Family and private providers were the main support for redundant workers, and the OECD said social assistance and public employment support were minimal and acted "very much as systems of last resort".
"The focus of the investment approach is reducing the dole queue and also making certain that young people leaving school have the skills and the attitudes they need to get into work and stay in work," Salvation Army senior social policy analyst Alan Johnson said.
"The investment approach hasn't ever really focused on displaced workers, particularly those in middle age."
Mr Woodhouse disagreed, pointing out that government agencies were working actively with Dunedin's community to find work for those who will lose their job when Cadbury's plant closes next year.
"The machinery is very much in place both in government and non-government for that to occur, even if they are displaced from smaller workplaces."
Mr Woodhouse conceded Work and Income could do more to inform redundant workers about the services available to them, such as Jobseeker support.
The OECD recommended expanding access to income support and training.
Employer responsibilities should also be strengthened, the report said, including introducing a minimum redundancy notice period for all workers.
Business New Zealand chief executive Kirk Hope said he would support that, but only in conjunction with a co-ordinated government approach on income support and training for those laid off.
"If a redundancy notice was given to a worker, that would trigger a whole lot of other things which included an integrated state support approach - what happens with welfare?
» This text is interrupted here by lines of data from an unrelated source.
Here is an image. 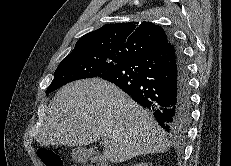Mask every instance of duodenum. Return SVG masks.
<instances>
[{
    "label": "duodenum",
    "mask_w": 231,
    "mask_h": 166,
    "mask_svg": "<svg viewBox=\"0 0 231 166\" xmlns=\"http://www.w3.org/2000/svg\"><path fill=\"white\" fill-rule=\"evenodd\" d=\"M79 158L81 160H91L92 162L95 163V166H107V164L103 161L102 158H100L99 156H96L92 153H89V152L80 153Z\"/></svg>",
    "instance_id": "410a0bca"
}]
</instances>
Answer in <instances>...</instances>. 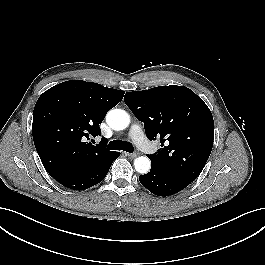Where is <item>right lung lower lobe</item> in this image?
Listing matches in <instances>:
<instances>
[{
  "instance_id": "1",
  "label": "right lung lower lobe",
  "mask_w": 265,
  "mask_h": 265,
  "mask_svg": "<svg viewBox=\"0 0 265 265\" xmlns=\"http://www.w3.org/2000/svg\"><path fill=\"white\" fill-rule=\"evenodd\" d=\"M119 152L107 157L102 163L79 168L54 176L60 184L73 190H84L101 182L107 175L112 162L118 158Z\"/></svg>"
}]
</instances>
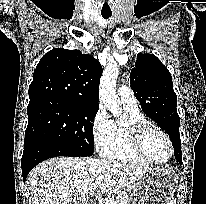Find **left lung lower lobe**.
<instances>
[{
  "label": "left lung lower lobe",
  "mask_w": 206,
  "mask_h": 204,
  "mask_svg": "<svg viewBox=\"0 0 206 204\" xmlns=\"http://www.w3.org/2000/svg\"><path fill=\"white\" fill-rule=\"evenodd\" d=\"M176 158H178L179 162L182 163V155L179 154V155H175Z\"/></svg>",
  "instance_id": "left-lung-lower-lobe-1"
}]
</instances>
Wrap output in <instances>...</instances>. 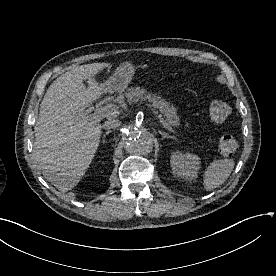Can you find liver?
Wrapping results in <instances>:
<instances>
[{
	"label": "liver",
	"mask_w": 276,
	"mask_h": 276,
	"mask_svg": "<svg viewBox=\"0 0 276 276\" xmlns=\"http://www.w3.org/2000/svg\"><path fill=\"white\" fill-rule=\"evenodd\" d=\"M109 66L92 63L67 71L50 85L40 104L34 153L45 179L62 193L78 184L97 151L101 125L90 120L85 108L104 93L95 76Z\"/></svg>",
	"instance_id": "1"
}]
</instances>
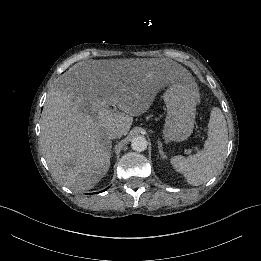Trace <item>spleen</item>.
Instances as JSON below:
<instances>
[{
	"instance_id": "obj_1",
	"label": "spleen",
	"mask_w": 261,
	"mask_h": 261,
	"mask_svg": "<svg viewBox=\"0 0 261 261\" xmlns=\"http://www.w3.org/2000/svg\"><path fill=\"white\" fill-rule=\"evenodd\" d=\"M228 128L220 108L214 107L208 124V138L204 150L185 158L177 155L171 158L173 168L184 175L192 186L209 181L223 168L227 154Z\"/></svg>"
}]
</instances>
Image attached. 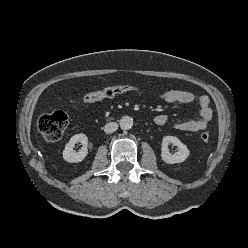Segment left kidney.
I'll list each match as a JSON object with an SVG mask.
<instances>
[{
    "label": "left kidney",
    "instance_id": "left-kidney-1",
    "mask_svg": "<svg viewBox=\"0 0 248 248\" xmlns=\"http://www.w3.org/2000/svg\"><path fill=\"white\" fill-rule=\"evenodd\" d=\"M173 144L178 147V151L171 154L168 149V145ZM161 158L167 164L181 163L185 161L189 156V150L185 144H183L175 136H165L161 145Z\"/></svg>",
    "mask_w": 248,
    "mask_h": 248
}]
</instances>
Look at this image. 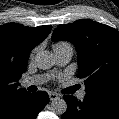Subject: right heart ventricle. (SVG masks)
I'll return each mask as SVG.
<instances>
[{"label": "right heart ventricle", "mask_w": 119, "mask_h": 119, "mask_svg": "<svg viewBox=\"0 0 119 119\" xmlns=\"http://www.w3.org/2000/svg\"><path fill=\"white\" fill-rule=\"evenodd\" d=\"M69 46V44L65 43V42H57L53 45L54 50L56 49H60L63 47Z\"/></svg>", "instance_id": "e07e8e85"}]
</instances>
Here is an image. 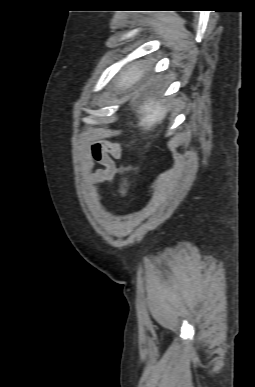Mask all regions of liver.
Returning a JSON list of instances; mask_svg holds the SVG:
<instances>
[{
    "label": "liver",
    "mask_w": 255,
    "mask_h": 387,
    "mask_svg": "<svg viewBox=\"0 0 255 387\" xmlns=\"http://www.w3.org/2000/svg\"><path fill=\"white\" fill-rule=\"evenodd\" d=\"M145 69L141 62L132 63L124 71H122L117 78L116 88L120 91H125L131 88L134 84L139 82L144 76ZM169 111L168 105H163L157 99L149 98L145 101L139 109L138 126L144 131H150L156 125L161 124Z\"/></svg>",
    "instance_id": "6515ba94"
}]
</instances>
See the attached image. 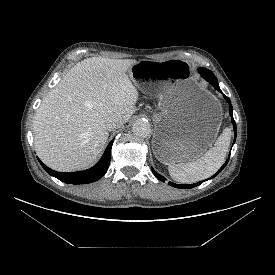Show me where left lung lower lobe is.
Listing matches in <instances>:
<instances>
[{
    "label": "left lung lower lobe",
    "instance_id": "left-lung-lower-lobe-1",
    "mask_svg": "<svg viewBox=\"0 0 275 275\" xmlns=\"http://www.w3.org/2000/svg\"><path fill=\"white\" fill-rule=\"evenodd\" d=\"M199 72L202 75V77L205 78L208 82H210L216 90H218L219 92H222L220 90V88H219L217 78L212 73V71H210L208 69H205V68H200ZM223 96H224L225 100L229 104V114L231 116V121H232V124H233L234 136H235L234 142H235L237 128H236V124H235V121H234V118H233V113H232L233 108H232V105H231V102H230L229 98L227 96H225V95H223ZM228 161H229V158L226 160V162L223 164V166L219 169V171L215 175H213L211 178L215 177L218 173H220L221 170L224 169V167L227 165ZM152 172L157 177V179H159L160 181L164 182L166 180L163 176H161L160 174H158L153 168H152ZM204 181H201V182H198V183H194V184H189V185H179V184H175V183H172V182H170L169 184L171 186L175 187V188L189 189V188H193V187H196V186L200 185Z\"/></svg>",
    "mask_w": 275,
    "mask_h": 275
}]
</instances>
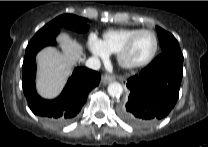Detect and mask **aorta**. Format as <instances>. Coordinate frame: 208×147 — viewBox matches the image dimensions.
<instances>
[{
    "mask_svg": "<svg viewBox=\"0 0 208 147\" xmlns=\"http://www.w3.org/2000/svg\"><path fill=\"white\" fill-rule=\"evenodd\" d=\"M108 94L112 97H119L123 93V87L118 82H112L108 85Z\"/></svg>",
    "mask_w": 208,
    "mask_h": 147,
    "instance_id": "aorta-1",
    "label": "aorta"
}]
</instances>
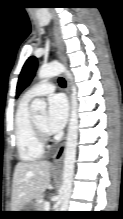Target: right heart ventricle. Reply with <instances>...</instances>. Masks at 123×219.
Segmentation results:
<instances>
[{
    "label": "right heart ventricle",
    "instance_id": "e07e8e85",
    "mask_svg": "<svg viewBox=\"0 0 123 219\" xmlns=\"http://www.w3.org/2000/svg\"><path fill=\"white\" fill-rule=\"evenodd\" d=\"M29 101L22 99L15 116V141L19 158L25 162L39 160L44 153L40 140L28 110Z\"/></svg>",
    "mask_w": 123,
    "mask_h": 219
}]
</instances>
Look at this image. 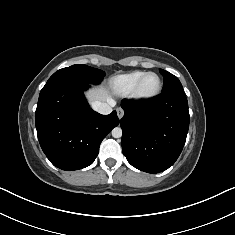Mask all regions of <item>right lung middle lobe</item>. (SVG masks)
Returning <instances> with one entry per match:
<instances>
[{
  "instance_id": "dd1d6c3e",
  "label": "right lung middle lobe",
  "mask_w": 235,
  "mask_h": 235,
  "mask_svg": "<svg viewBox=\"0 0 235 235\" xmlns=\"http://www.w3.org/2000/svg\"><path fill=\"white\" fill-rule=\"evenodd\" d=\"M104 75L105 73L102 70L77 64L58 70L49 78L48 82L61 79H77L89 84H99Z\"/></svg>"
}]
</instances>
What happens with additional training? So the support system was able to swing in behind that displaced worker."
Unions are also keen for employers to shoulder more of the burden.
Only half of workers laid off receive a redundancy cheque, with an average payment equal to around 34 weeks of wages.
The CTU wants redundancy to be compulsory.
Mr Hope said that would be a mistake, and hurt the very people it was meant to help.
"That looks like a tax to me.
"One thing that you would argue is that effectively that increases the cost to business and those costs can't be passed on to consumers then ultimately the most vulnerable workers end up suffering."
One idea that all sides rejected was the OECD's suggestion of introducing a mandatory redundancy insurance scheme.
"It gives an incentive to employers to lay people off at no cost," Dr Rosenberg said.
"I don't think I'd be convinced by mandatory redundancy insurance," Mr Woodhouse said.